I've been thinking about the diagnosis all day I made one that night. I inserted an endoscope from my throat, from my stomach to my intestines, inserted a needle in my pancreas and took out some tumor cells. I was sedated and lost consciousness, but my wife was there. She later told me that when the doctor looked at those cells with a microscope, they all cried, because this is a very rare pancreatic cancer that can be cured by surgery. So I had an operation and recovered.
This is the closest I have ever been to death, and I hope it will continue to be the closest in the next few decades. With this experience, I can tell you the following with more certainty than before, when death was only an abstract concept:
Nobody wants to die. Even those who want to go to heaven want to go to heaven alive. But death is our destination, and no one can escape. This is doomed, because death is simply the best invention in life, the medium of life change, sending away the old people and leaving room for the new generation. Now you are a new generation, but in the near future, you will gradually get old and be sent off the stage of life. Sorry to be so dramatic, but it's true.
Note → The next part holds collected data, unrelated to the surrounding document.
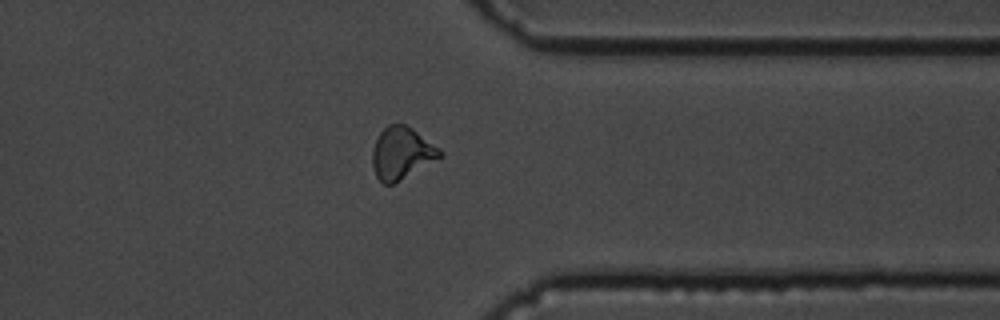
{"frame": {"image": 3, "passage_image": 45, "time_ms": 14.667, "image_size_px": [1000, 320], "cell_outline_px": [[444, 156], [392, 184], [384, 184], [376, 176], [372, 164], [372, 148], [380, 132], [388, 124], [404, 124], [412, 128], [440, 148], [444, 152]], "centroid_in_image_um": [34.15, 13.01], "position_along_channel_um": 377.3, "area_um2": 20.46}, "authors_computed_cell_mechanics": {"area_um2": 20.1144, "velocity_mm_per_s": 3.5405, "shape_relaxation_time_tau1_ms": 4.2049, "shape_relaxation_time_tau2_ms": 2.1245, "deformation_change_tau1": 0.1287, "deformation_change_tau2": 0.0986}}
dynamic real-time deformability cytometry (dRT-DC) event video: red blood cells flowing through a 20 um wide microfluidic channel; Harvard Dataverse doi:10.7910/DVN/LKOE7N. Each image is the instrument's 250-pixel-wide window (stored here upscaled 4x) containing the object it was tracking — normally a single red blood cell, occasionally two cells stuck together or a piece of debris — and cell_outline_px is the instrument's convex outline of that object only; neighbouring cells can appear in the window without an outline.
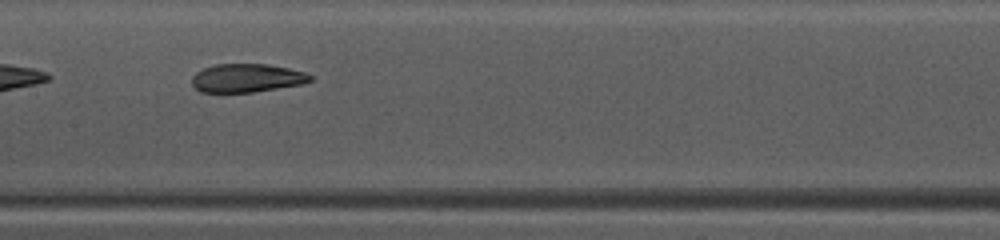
{"species": "common noctule bat (a hibernating species)", "species_latin": "Nyctalus noctula", "temperature_condition": "warm", "stored_images_in_passage": 43, "camera_frame_rate_fps": 3000, "um_per_image_px": 0.085, "animal": {"sex": "female", "body_mass_g": 10.0, "forearm_length_mm": 53.1}, "frame": {"image": 1, "passage_image": 25, "time_ms": 8.0, "image_size_px": [1000, 240], "cell_outline_px": [[312, 80], [304, 84], [252, 92], [200, 92], [192, 84], [192, 76], [196, 72], [204, 68], [216, 64], [268, 64], [288, 68], [304, 72], [312, 76]], "centroid_in_image_um": [20.98, 6.63], "position_along_channel_um": 186.4, "area_um2": 19.59}}
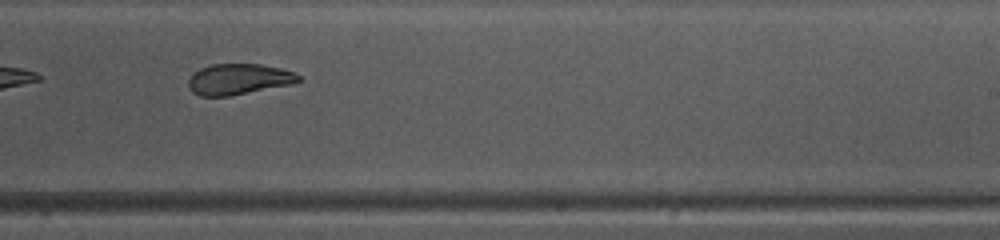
{"frame": {"image": 2, "passage_image": 31, "time_ms": 10.0, "image_size_px": [1000, 240], "cell_outline_px": [[300, 80], [292, 84], [228, 96], [200, 96], [192, 92], [188, 88], [188, 80], [192, 72], [200, 68], [212, 64], [260, 64], [280, 68], [296, 72], [300, 76]], "centroid_in_image_um": [20.25, 6.72], "position_along_channel_um": 268.7, "area_um2": 19.88}, "authors_computed_cell_mechanics": {"area_um2": 22.0218, "velocity_mm_per_s": 4.127, "shape_relaxation_time_tau1_ms": 8.3113, "shape_relaxation_time_tau2_ms": 1.2187, "deformation_change_tau1": 0.2123, "deformation_change_tau2": 0.0684}}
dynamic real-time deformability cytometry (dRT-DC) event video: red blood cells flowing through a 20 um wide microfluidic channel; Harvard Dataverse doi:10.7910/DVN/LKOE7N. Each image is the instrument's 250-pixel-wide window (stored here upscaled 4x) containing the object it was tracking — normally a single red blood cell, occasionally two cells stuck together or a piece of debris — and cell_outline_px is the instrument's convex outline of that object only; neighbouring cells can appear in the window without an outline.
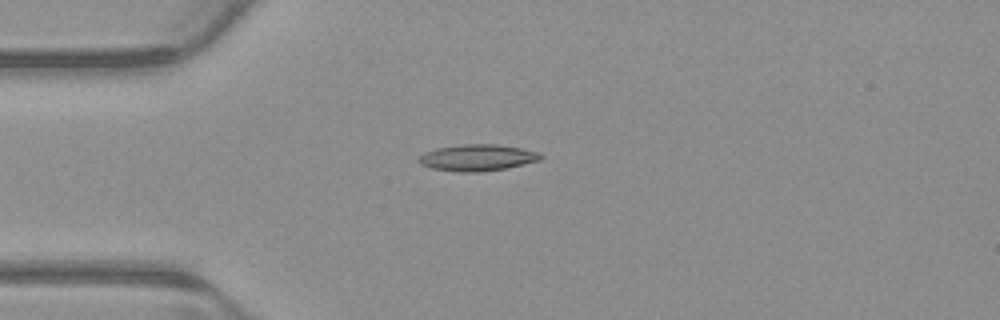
{"species": "common noctule bat (a hibernating species)", "species_latin": "Nyctalus noctula", "temperature_condition": "warm", "stored_images_in_passage": 6, "camera_frame_rate_fps": 3000, "um_per_image_px": 0.085, "animal": {"sex": "male", "body_mass_g": 23.1, "forearm_length_mm": 52.7}, "frame": {"image": 1, "passage_image": 3, "time_ms": 0.667, "image_size_px": [1000, 320], "cell_outline_px": [[544, 156], [540, 160], [508, 168], [480, 172], [460, 172], [432, 168], [420, 164], [420, 156], [436, 148], [460, 144], [496, 144], [520, 148], [540, 152]], "centroid_in_image_um": [40.64, 13.4], "position_along_channel_um": 44.4, "area_um2": 18.73}}
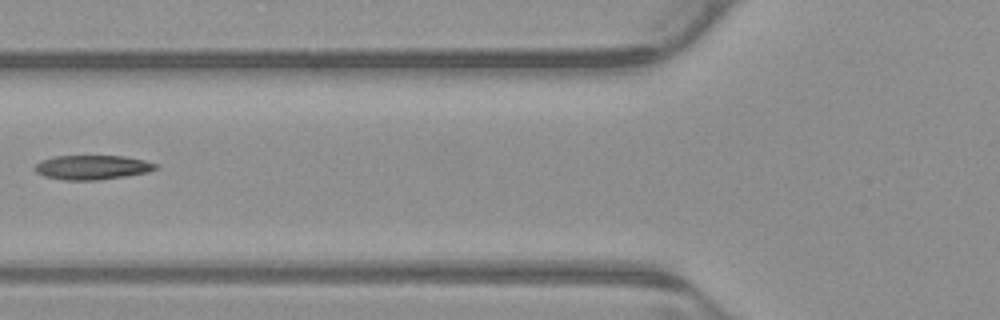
{"frame": {"image": 2, "passage_image": 5, "time_ms": 1.333, "image_size_px": [1000, 320], "cell_outline_px": [[160, 168], [148, 172], [100, 180], [64, 180], [44, 176], [36, 172], [32, 168], [40, 160], [52, 156], [124, 156], [144, 160], [160, 164]], "centroid_in_image_um": [7.85, 14.22], "position_along_channel_um": 118.0, "area_um2": 17.4}}
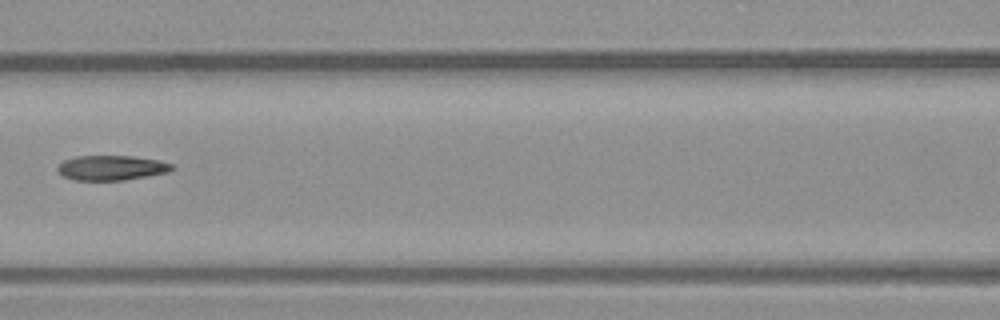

When I was a child, there was a magical magazine called Global Catalog, and we were fascinated by this miscellaneous book. It was published by a Stuart Brand who lives in Menlo Park not far from here. He makes the magazine poetic. That was in the late1960s. Before the invention of personal computers and desktop publishing, everything was made by typewriters, scissors and polaroid cameras. Magazine content is a bit like Google printed on paper, which existed 35 years before Google appeared: idealized, full of novel tools and magical notes.
Stuart and his publishing team published several issues of the Global Catalogue, and then published the issue number. It was1mid-1970s, and I am as old as you now. On the back cover of the closed period, there is a picture of a country road in the morning, which is the kind of country road you will pass when you climb the mountain. There is a small print below the photo: thirst for knowledge, modesty and ignorance. This is their handwritten farewell letter, which I have always promised myself. When you graduate and start a new life, I hope you do the same.
Hungry for knowledge, modest and foolish.